И нонешние военные комиссары корень толвуйский, плотницкий отличили и заметили! В том же Кронштадте, в военных морских советских комендорах служил сынишко мой, и от командования много ему благодарностей было! Ныне везде грамота нужна — и в ученье востры оказались заонежане, коли допуск дан. Чудное дело: и внук доспевает в штурманском деле в Кронштадте! Пишу ему, строжусь: «Водки никак не пей, с худыми товарищами не знайся! Я в молодые годы — до пятидесяти годов — вовсе не пил. И сейчас пьян не бываю, а так только для поддержания бодрости и радостного взгляда!» С письмом внук не мешкал, отписал: «Насчет пьянства не сомневайся: я в матросском строю правофланговый, а от водки, известно, происходит крен. А на товарищей моих смотреть любо-дорого, худых меж ними не сыщешь — Краснознаменный Балтийский флот!»

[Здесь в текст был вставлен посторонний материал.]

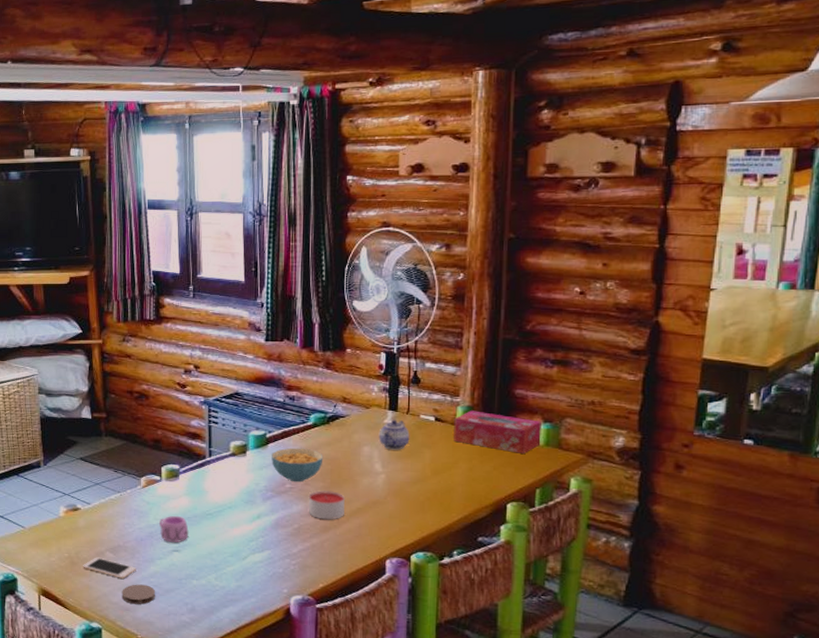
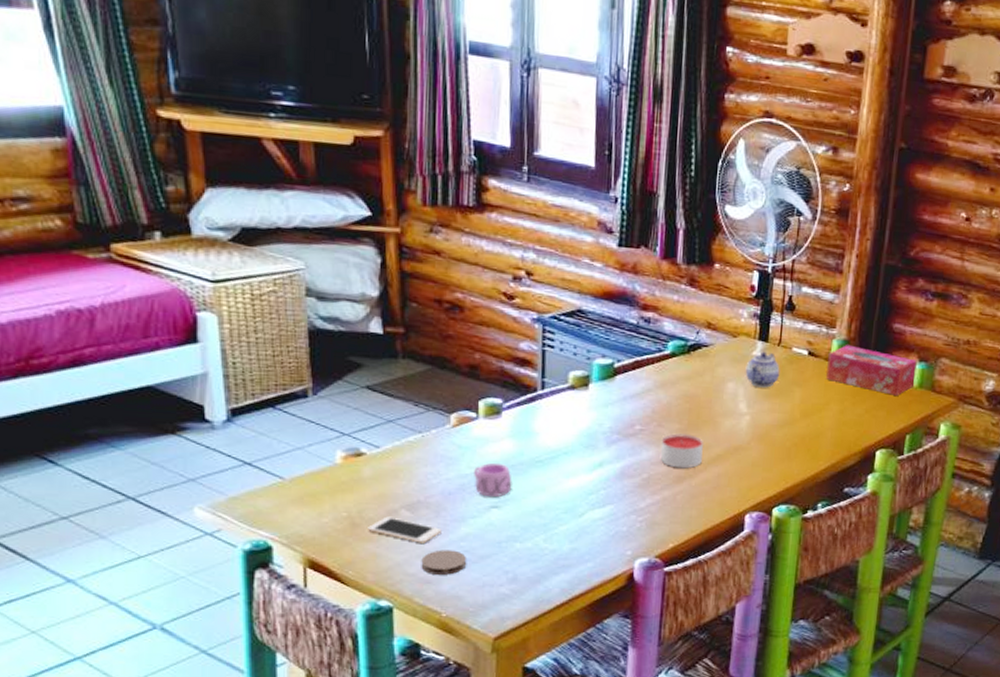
cereal bowl: present [272,447,323,483] -> none [619,381,681,424]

…Ну это я, конечно, далеко вперед залетел. В те годы, про которые рассказ, какие мои сыны, внуки? Еще и не женился.

В казарме доведались, что царь на стрельбах будет! И верно. На другое утро батарейный командир прибегает — весь начищенный, как самовар к пасхе. От сапог сверканье, шпора за шпору цепляет, шашка по каменному полу чертит, огнеопасные искры пускает.

— После смотру, за усердие, всем по стопке вина! Но если который… Ребятушки, не выдай! — Не знает, улещивать ли, заушать ли… Ну и мы, конечно, не без понятия. Семья у него… тоже, какие достатки? В залатанном мундире иной раз придет.

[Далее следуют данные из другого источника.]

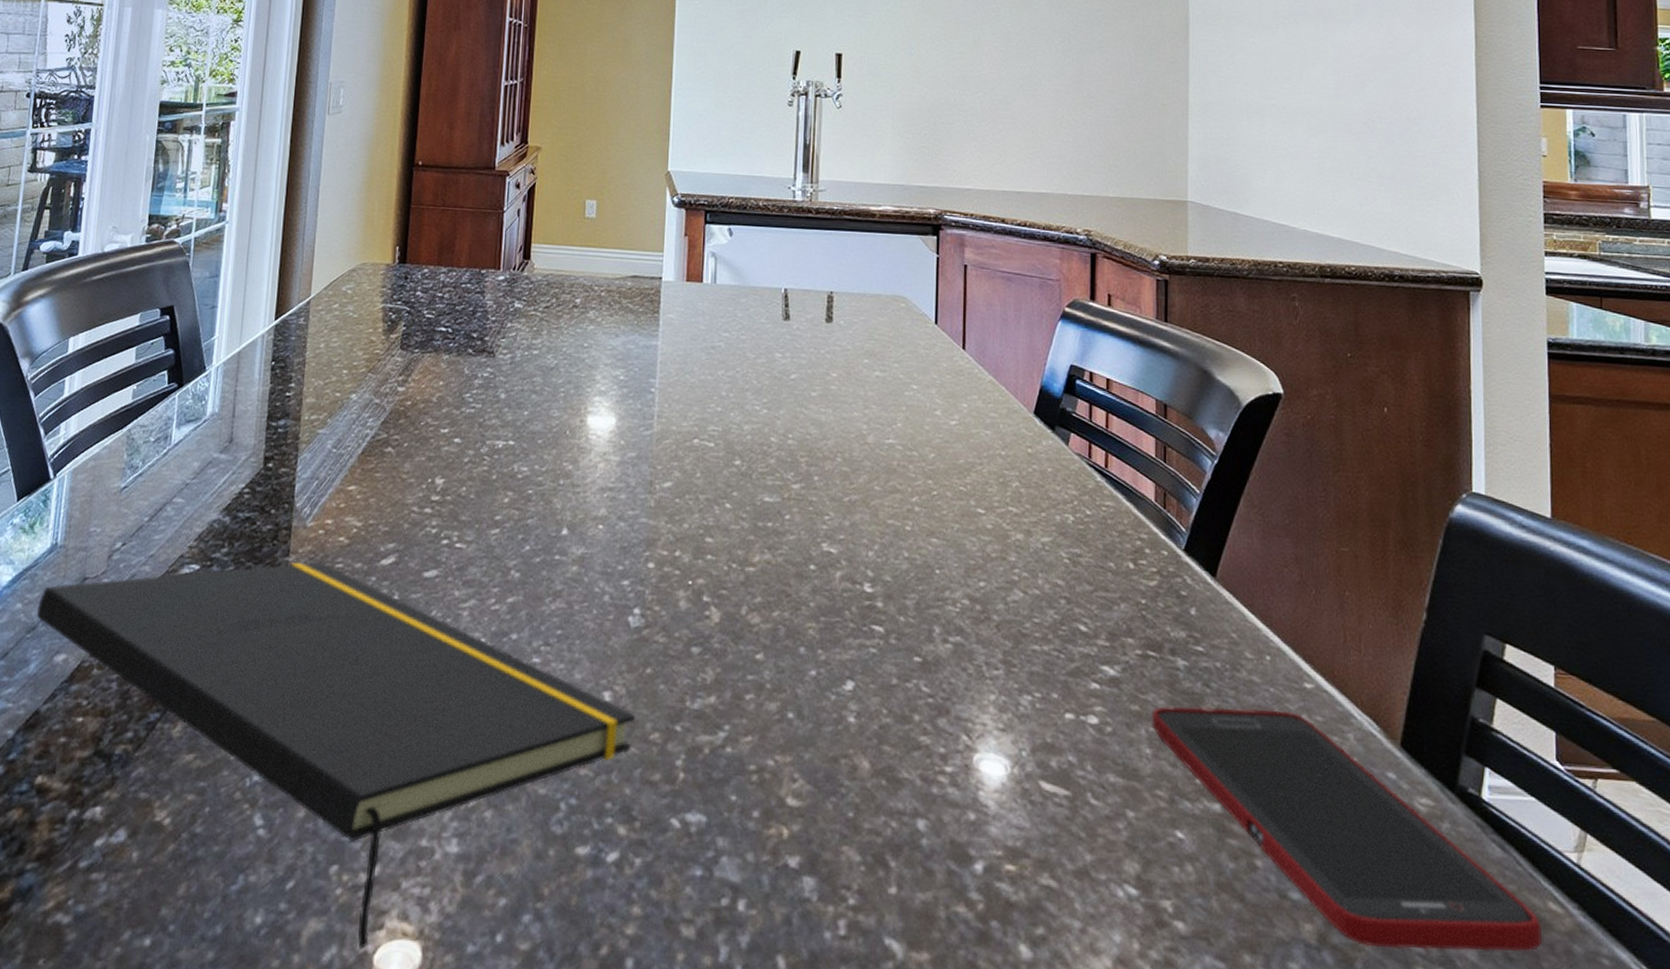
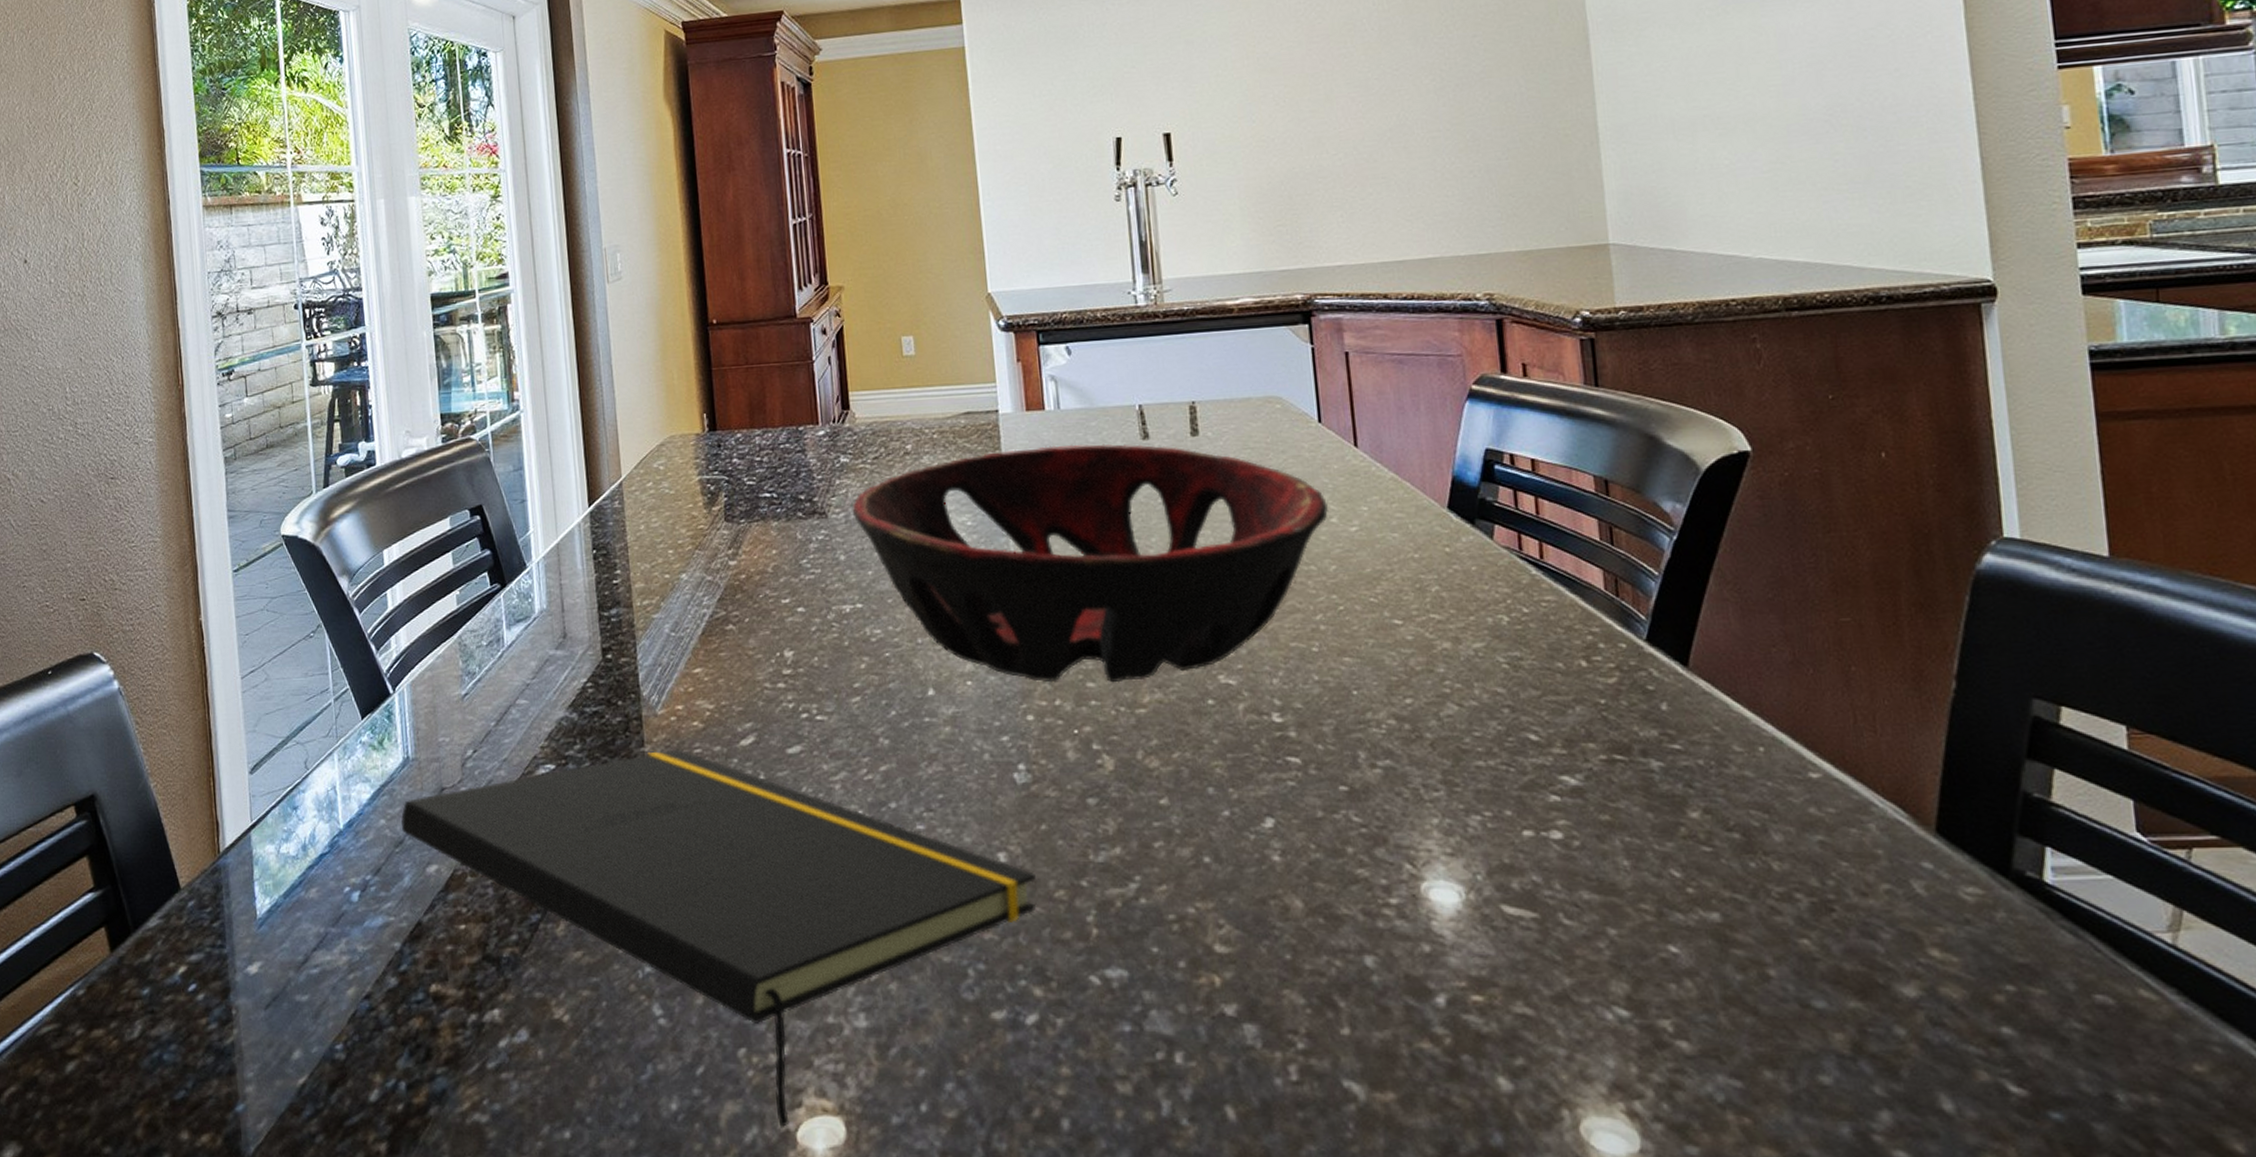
decorative bowl: none [517,315,934,541] -> present [850,444,1328,683]
cell phone: present [1152,706,1542,952] -> none [1626,806,2133,1053]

Ну и што же получилось? Ведь я на смотру-то царском чуть не оплошал, чуть батарею не подвел!

Мое дело самое интересное: был я наблюдателем и стоял у американской купленной ба-ли-стру-ды! Балиструда, насилу вспомнил! Труба, сквозило-верзило этакое! Трехногое, винтики у нее, ручечки. В стекла смотришь — то же море, что и обыкновенно зришь — ан то уж за два десятка километров, простым глазом-то цель столь дальнюю не найдешь. А в сквозило — вот она! А пока явственность обнаруживаешь, винтики крутишь, ручку оттягиваешь — стрелка балиструды уж цифру показывает, сколько миль до вражеского корабля, а цифра эта потребна для верной наводки в бою.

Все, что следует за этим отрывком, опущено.